«—En vérité, monsieur, lui répondit Olympia, vous êtes étrange. Je vous proteste que ces dames n'ont nulle prétention à Gabalis; mais pour les tirer et sortir moi-même d'embarras, si vous me trouvez bonne, je tâcherai d'acquitter la lettre de change que vous tirez sur elles.» Sélim accepta l'offre. Olympia fit honneur à sa parole; et voilà, madame, ce que Sélim aurait dû vous apprendre.

—Je lui pardonne, dit la favorite; Olympia n'était pas assez bonne à connaître, pour que je lui fasse un procès de l'avoir oubliée. Je ne sais où vous allez déterrer ces femmes-là: en vérité, prince, vous avez toute la conduite d'un homme qui n'a nulle envie de perdre un château.

—Madame, il me semble que vous avez bien changé d'avis depuis quelques jours, lui répondit Mangogul: faites-moi la grâce de vous rappeler quel est le premier essai de ma bague que je vous proposai; et vous verrez qu'il n'a pas dépendu de moi de perdre plus tôt.
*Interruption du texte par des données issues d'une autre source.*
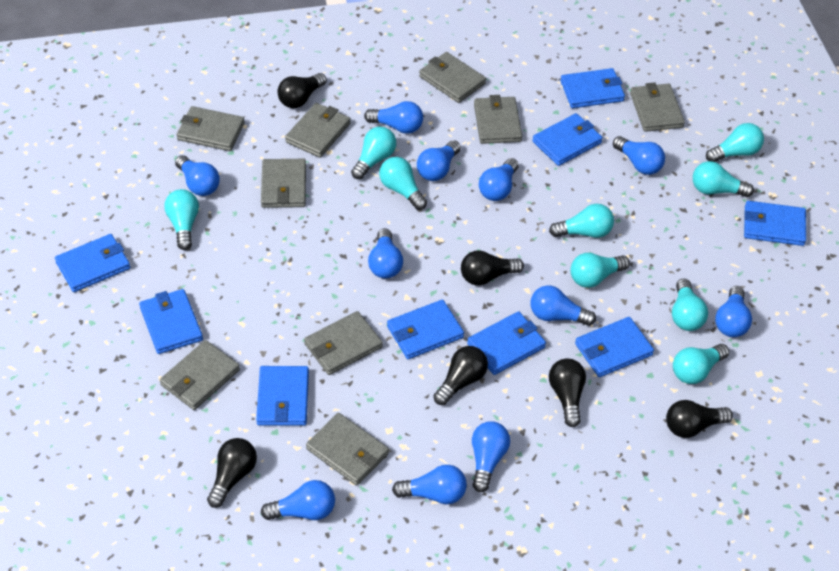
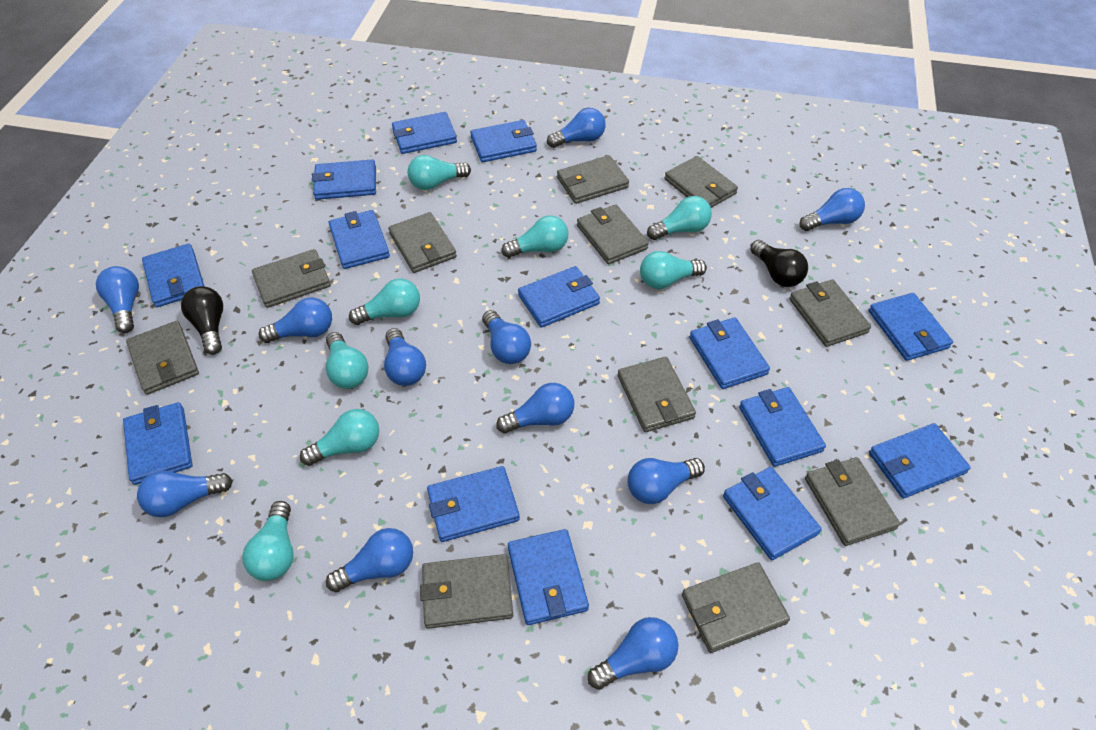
black light bulb: 6 -> 2
blue wallet: 9 -> 14
grey wallet: 9 -> 11
turquoise light bulb: 9 -> 8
—Oui, reprit la sultane, je sais que vous m'avez juré que je serais exceptée du nombre des bijoux parlants, et que depuis ce temps vous ne vous êtes adressé qu'à des femmes décriées; à une Aminte, une Zobéide, une Thélis, une Zulique, dont la réputation était presque décidée.

—Je conviens, dit Mangogul, qu'il eût été ridicule de compter sur ces bijoux: mais, faute d'autres, il a bien fallu s'en tenir à ceux-là. Je vous l'ai déjà dit, et je vous le répète, la bonne compagnie en fait de bijoux est plus rare que vous ne pensez; et si vous ne vous déterminez à gagner vous-même....

—Moi, interrompit vivement Mirzoza! je n'aurai jamais de château de ma vie, si, pour en avoir un, il faut en venir là. Un bijou parlant! fi donc! cela est d'une indécence... Prince, en un mot, vous savez mes raisons; et c'est très-sérieusement que je vous réitère mes menaces.

—Mais, ou ne vous plaignez plus de mes essais, ou du moins indiquez-nous à qui vous prétendez que nous ayons recours; car je suis désespéré que cela ne finisse point. Des bijoux libertins, et puis quoi encore, des bijoux libertins, et toujours des bijoux libertins.

—J'ai grande confiance, répondit Mirzoza, dans le bijou d'Églé; et j'attends avec impatience la fin des quinze jours que vous m'avez demandés.

—Madame, reprit Mangogul, ils expirèrent hier; et tandis que Sélim vous faisait des contes de la vieille cour, j'apprenais du bijou d'Églé, que, grâce à la mauvaise humeur de Célébi, et aux assiduités d'Almanzor, sa maîtresse ne vous est bonne à rien.

—Ah! prince, que me dites-vous là? s'écria la favorite.